A medida de Lewandowski atende a um pedido do PT e do PCdoB, exigindo de Jair Bolsonaro ações emergenciais para combater a crise no Amazonas, entre elas a adoção de um lockdown em Manaus.

Em sua decisão, Lewandowski afirmou que “os pedidos referentes à instalação de hospitais de campanha, à decretação de lockdown, ao emprego da Força Nacional e à convocação de médicos de fora do estado envolvem decisões que exigem uma análise mais aprofundada dos elementos fáticos e de dados técnicos envolvidos, incabível nesta fase processual caracterizada por uma cognição sumária das alegações apresentadas”.

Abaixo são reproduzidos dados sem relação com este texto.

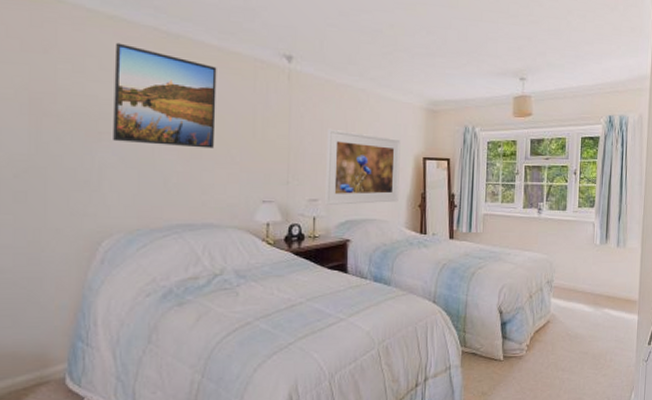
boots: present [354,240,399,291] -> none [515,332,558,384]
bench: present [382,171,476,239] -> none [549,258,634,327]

Entretanto, segundo o ministro, a “caótica situação sanitária instalada no sistema de saúde de Manaus, capital do Estado de Amazonas, que está a exigir uma pronta, enérgica e eficaz intervenção por parte das autoridades sanitárias dos três níveis político-administrativos da Federação, em particular da União”.

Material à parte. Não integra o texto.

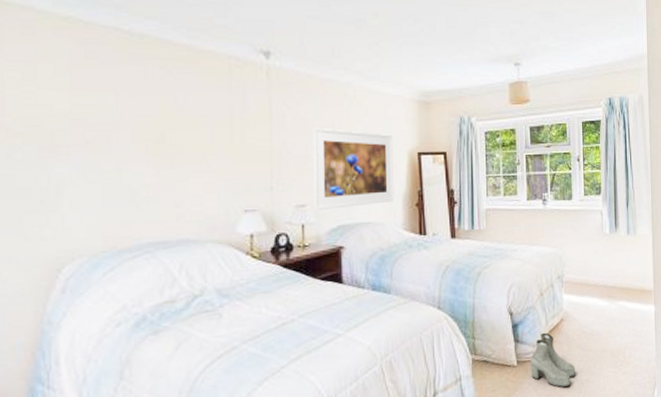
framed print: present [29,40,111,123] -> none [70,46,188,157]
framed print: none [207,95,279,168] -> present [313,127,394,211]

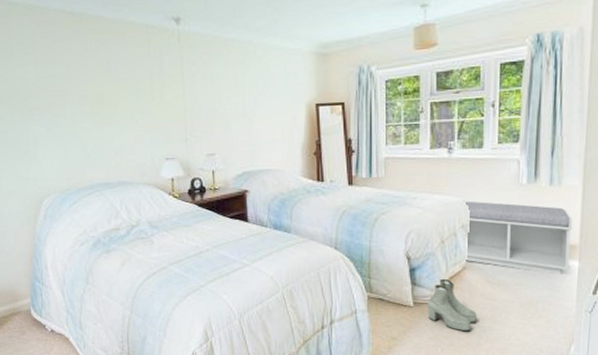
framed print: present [313,127,394,211] -> none [219,84,293,159]
bench: none [558,251,649,320] -> present [463,201,573,275]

Ele também ressaltou que o “dever irrenunciável do Estado brasileiro de zelar pela saúde de todos que se encontrem sob sua jurisdição apresenta uma dimensão objetiva e institucional, que se revela, no plano administrativo, pelo Sistema Único de Saúde — SUS, concebido como uma rede regionalizada e hierarquizada de ações e serviços públicos, qualificada pela descentralização, pelo atendimento integral e pela participação da comunidade em sua gestão e controle”.

Lewandowski também determinou que as ações sejam atualizadas a cada 48 horas.